What is being asked:
Below is a listing; repeat exactly the lines from the one containing "835 806 7.63" to the one containing "510 191 8.81", both included.

Supplied material:
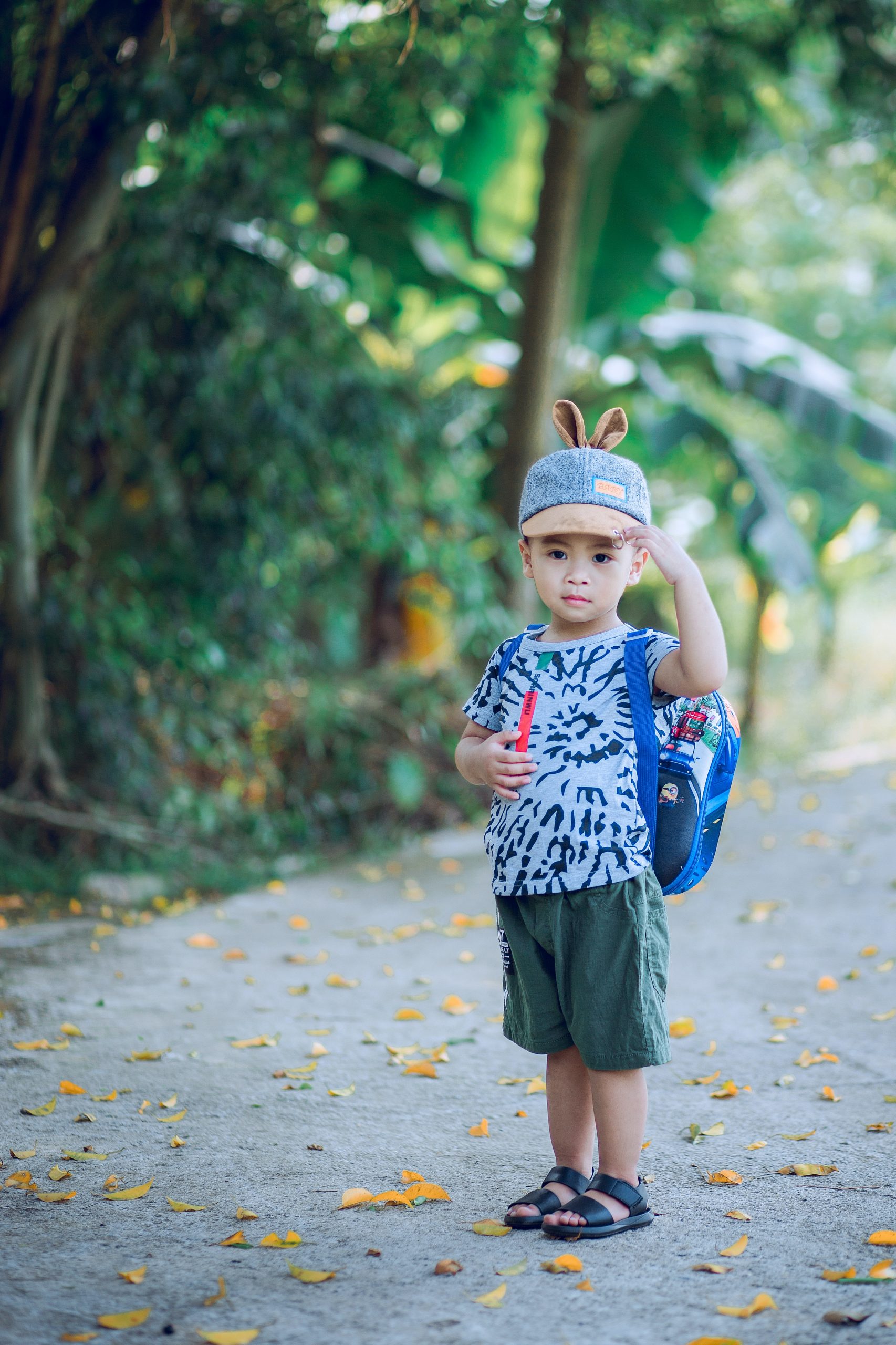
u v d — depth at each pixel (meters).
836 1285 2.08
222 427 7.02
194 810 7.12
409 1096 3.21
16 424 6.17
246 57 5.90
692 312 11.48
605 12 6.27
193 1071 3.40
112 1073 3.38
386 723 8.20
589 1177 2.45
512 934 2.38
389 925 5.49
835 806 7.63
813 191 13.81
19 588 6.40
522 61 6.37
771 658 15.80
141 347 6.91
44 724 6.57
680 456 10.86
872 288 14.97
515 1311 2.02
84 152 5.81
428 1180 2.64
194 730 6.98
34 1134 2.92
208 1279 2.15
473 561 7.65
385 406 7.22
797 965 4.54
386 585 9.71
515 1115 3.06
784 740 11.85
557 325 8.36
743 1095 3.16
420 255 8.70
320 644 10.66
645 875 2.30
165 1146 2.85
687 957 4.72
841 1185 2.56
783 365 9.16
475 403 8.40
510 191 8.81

--

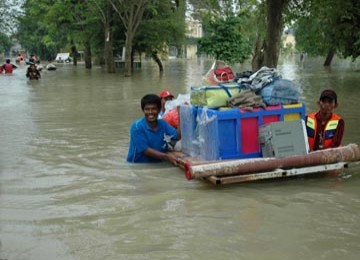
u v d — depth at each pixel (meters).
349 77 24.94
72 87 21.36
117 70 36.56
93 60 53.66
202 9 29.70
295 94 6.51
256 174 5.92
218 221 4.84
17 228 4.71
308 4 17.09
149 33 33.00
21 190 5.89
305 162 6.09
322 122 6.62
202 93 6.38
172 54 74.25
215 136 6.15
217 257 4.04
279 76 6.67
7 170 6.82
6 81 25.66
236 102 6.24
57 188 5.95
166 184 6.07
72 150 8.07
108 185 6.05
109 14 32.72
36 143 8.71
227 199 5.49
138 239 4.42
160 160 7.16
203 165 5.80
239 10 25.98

Result of the exercise:
835 806 7.63
813 191 13.81
19 588 6.40
522 61 6.37
771 658 15.80
141 347 6.91
44 724 6.57
680 456 10.86
872 288 14.97
515 1311 2.02
84 152 5.81
428 1180 2.64
194 730 6.98
34 1134 2.92
208 1279 2.15
473 561 7.65
385 406 7.22
797 965 4.54
386 585 9.71
515 1115 3.06
784 740 11.85
557 325 8.36
743 1095 3.16
420 255 8.70
320 644 10.66
645 875 2.30
165 1146 2.85
687 957 4.72
841 1185 2.56
783 365 9.16
475 403 8.40
510 191 8.81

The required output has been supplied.